##### Data #####
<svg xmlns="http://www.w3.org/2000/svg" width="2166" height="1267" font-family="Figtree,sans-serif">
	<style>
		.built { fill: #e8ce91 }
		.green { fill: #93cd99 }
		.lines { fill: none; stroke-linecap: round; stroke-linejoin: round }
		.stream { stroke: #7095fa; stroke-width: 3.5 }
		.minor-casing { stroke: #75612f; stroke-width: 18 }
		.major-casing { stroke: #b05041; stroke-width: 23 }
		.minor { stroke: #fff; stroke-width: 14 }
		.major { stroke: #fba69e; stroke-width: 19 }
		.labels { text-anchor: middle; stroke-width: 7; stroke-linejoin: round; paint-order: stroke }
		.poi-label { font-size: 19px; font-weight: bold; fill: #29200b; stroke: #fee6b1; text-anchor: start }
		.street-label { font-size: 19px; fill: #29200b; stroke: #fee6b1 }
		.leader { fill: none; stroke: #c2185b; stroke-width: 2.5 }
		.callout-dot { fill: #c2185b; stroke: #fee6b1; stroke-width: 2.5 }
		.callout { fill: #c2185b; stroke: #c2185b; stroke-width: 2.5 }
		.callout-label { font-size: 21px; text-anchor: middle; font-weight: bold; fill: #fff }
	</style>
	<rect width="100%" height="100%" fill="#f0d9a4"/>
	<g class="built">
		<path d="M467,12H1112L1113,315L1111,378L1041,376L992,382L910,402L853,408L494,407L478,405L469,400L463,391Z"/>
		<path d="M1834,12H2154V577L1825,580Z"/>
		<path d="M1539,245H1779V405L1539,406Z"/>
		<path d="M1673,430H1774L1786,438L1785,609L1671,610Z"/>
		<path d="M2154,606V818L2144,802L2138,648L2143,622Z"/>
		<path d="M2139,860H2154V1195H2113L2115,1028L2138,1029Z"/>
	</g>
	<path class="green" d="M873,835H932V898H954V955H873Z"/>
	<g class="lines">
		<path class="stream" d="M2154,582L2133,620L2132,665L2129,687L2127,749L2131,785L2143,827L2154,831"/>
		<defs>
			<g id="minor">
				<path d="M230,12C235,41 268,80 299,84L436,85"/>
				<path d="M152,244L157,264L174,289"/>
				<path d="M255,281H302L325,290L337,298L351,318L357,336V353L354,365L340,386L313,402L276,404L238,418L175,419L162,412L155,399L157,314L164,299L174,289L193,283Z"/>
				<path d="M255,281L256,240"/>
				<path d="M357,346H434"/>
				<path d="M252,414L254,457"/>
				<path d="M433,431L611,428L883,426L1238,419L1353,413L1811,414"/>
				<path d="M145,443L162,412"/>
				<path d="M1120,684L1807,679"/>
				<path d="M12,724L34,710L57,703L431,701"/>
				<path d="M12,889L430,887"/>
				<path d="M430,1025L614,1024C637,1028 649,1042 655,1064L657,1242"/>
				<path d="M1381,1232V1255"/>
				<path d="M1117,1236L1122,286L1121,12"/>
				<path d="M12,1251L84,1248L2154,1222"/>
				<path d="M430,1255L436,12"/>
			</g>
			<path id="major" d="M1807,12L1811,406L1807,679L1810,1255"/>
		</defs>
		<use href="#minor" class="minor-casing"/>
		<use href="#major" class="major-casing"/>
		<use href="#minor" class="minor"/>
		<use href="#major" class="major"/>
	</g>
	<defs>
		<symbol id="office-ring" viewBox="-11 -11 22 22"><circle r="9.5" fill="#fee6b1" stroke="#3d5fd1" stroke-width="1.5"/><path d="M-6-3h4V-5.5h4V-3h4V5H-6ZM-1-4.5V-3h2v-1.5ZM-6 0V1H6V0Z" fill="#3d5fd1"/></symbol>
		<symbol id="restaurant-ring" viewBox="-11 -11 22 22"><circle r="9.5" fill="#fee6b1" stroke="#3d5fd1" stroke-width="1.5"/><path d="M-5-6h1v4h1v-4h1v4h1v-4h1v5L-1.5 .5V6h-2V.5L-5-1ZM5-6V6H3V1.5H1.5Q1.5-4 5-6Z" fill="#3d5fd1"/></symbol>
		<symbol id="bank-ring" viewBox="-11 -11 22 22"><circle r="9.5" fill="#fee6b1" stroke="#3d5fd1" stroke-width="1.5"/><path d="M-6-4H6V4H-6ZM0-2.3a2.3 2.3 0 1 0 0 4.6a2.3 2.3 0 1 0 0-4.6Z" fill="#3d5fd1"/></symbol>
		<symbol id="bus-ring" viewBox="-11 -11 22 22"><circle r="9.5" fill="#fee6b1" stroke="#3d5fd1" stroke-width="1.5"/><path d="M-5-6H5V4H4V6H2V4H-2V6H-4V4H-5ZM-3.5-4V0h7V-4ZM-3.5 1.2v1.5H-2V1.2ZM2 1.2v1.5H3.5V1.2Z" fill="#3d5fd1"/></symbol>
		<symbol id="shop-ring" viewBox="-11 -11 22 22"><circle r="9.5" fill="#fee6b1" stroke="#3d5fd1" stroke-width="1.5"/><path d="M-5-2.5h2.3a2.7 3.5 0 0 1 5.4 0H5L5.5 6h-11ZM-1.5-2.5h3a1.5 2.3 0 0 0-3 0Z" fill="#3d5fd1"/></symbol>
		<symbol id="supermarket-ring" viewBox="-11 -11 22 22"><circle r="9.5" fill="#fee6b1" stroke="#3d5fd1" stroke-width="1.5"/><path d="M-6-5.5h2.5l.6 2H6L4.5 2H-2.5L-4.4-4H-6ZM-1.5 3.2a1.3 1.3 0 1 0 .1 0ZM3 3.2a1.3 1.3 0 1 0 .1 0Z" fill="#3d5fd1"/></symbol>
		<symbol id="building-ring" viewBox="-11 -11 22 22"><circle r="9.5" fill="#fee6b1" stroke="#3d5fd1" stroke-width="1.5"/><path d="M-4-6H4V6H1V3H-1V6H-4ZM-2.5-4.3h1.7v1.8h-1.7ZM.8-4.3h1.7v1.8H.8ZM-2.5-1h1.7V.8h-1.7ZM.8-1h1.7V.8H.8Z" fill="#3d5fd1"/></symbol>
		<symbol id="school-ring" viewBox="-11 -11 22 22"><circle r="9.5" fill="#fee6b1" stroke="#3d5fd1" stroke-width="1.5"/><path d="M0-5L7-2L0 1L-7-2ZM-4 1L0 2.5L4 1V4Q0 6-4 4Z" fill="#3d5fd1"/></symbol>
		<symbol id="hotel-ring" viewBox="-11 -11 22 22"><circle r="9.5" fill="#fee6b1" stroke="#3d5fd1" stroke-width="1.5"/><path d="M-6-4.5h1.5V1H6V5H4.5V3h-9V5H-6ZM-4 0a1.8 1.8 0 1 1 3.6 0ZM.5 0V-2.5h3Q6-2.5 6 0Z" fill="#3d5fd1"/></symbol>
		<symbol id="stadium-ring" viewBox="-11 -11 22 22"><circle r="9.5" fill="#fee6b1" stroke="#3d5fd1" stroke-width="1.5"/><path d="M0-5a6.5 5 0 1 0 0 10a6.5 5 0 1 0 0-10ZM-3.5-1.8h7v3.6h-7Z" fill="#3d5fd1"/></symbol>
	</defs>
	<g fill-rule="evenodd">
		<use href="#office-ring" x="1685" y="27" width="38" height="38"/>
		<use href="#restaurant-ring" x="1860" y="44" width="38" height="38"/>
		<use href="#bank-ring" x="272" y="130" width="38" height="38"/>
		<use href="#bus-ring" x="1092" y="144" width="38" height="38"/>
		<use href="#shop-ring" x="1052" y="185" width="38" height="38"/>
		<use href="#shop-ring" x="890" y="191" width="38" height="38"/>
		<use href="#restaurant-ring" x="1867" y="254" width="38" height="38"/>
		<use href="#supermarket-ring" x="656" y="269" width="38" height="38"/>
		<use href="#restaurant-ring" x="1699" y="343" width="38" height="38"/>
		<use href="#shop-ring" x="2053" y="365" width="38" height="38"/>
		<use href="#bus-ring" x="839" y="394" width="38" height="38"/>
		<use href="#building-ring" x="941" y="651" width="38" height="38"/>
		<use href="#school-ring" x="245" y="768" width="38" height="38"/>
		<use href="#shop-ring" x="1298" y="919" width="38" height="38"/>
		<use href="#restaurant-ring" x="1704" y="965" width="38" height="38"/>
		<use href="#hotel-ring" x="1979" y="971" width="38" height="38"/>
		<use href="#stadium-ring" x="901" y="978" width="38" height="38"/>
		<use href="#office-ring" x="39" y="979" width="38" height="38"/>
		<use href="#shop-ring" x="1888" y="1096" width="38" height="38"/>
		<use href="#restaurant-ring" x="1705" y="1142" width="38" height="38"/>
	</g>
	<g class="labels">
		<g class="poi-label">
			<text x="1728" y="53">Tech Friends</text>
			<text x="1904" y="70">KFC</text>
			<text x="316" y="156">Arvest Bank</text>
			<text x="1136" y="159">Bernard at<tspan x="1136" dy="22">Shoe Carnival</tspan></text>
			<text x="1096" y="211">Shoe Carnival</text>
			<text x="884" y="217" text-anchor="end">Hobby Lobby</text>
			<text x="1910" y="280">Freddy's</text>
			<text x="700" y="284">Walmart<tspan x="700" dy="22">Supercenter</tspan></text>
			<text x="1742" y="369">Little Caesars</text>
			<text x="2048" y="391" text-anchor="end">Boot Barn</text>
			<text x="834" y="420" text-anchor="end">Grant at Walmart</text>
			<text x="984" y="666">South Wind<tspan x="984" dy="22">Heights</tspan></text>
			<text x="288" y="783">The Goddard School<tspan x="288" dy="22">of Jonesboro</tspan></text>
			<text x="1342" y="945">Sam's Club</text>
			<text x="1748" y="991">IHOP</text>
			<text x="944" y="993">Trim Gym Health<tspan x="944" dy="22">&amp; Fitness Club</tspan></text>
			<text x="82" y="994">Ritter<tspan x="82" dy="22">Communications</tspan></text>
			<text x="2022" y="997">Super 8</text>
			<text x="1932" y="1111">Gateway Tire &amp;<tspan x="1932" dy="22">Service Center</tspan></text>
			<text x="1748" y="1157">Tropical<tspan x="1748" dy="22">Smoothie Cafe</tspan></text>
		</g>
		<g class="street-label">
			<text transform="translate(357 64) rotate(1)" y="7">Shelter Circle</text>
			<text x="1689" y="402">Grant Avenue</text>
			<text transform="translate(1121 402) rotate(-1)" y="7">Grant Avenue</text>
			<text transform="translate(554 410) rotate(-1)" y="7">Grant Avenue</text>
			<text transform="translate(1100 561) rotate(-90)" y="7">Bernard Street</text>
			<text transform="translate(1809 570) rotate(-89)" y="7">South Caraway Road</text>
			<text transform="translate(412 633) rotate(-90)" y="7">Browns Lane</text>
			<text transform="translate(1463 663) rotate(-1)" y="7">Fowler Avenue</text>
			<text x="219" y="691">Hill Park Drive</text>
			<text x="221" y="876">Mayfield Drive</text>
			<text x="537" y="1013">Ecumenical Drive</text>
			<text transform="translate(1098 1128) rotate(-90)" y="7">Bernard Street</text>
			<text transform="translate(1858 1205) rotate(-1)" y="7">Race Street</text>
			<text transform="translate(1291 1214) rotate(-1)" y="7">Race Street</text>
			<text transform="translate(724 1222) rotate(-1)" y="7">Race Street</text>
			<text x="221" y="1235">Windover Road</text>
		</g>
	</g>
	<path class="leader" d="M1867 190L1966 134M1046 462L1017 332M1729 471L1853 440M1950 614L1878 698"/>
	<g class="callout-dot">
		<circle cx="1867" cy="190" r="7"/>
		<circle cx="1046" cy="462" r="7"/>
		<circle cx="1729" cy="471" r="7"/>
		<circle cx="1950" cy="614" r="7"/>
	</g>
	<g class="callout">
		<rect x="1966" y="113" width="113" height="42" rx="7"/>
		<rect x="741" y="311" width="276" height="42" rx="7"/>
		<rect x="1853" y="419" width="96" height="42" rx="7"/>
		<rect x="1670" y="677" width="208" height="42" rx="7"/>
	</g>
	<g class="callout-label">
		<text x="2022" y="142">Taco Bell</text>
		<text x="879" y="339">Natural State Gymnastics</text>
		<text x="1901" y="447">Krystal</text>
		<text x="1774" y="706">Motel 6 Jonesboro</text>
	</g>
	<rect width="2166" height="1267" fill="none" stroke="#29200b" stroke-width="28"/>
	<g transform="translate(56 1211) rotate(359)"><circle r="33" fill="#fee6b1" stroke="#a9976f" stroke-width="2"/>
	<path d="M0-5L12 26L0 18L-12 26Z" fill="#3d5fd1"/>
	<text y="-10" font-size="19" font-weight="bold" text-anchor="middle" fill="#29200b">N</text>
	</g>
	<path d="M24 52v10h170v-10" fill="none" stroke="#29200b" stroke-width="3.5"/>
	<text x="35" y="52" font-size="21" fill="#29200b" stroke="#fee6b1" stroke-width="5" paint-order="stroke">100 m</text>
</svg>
#####
Problem description =>
Go over the records above line by line and count those holding the word "casing". Reply only with the number.

Exercise solution =>
4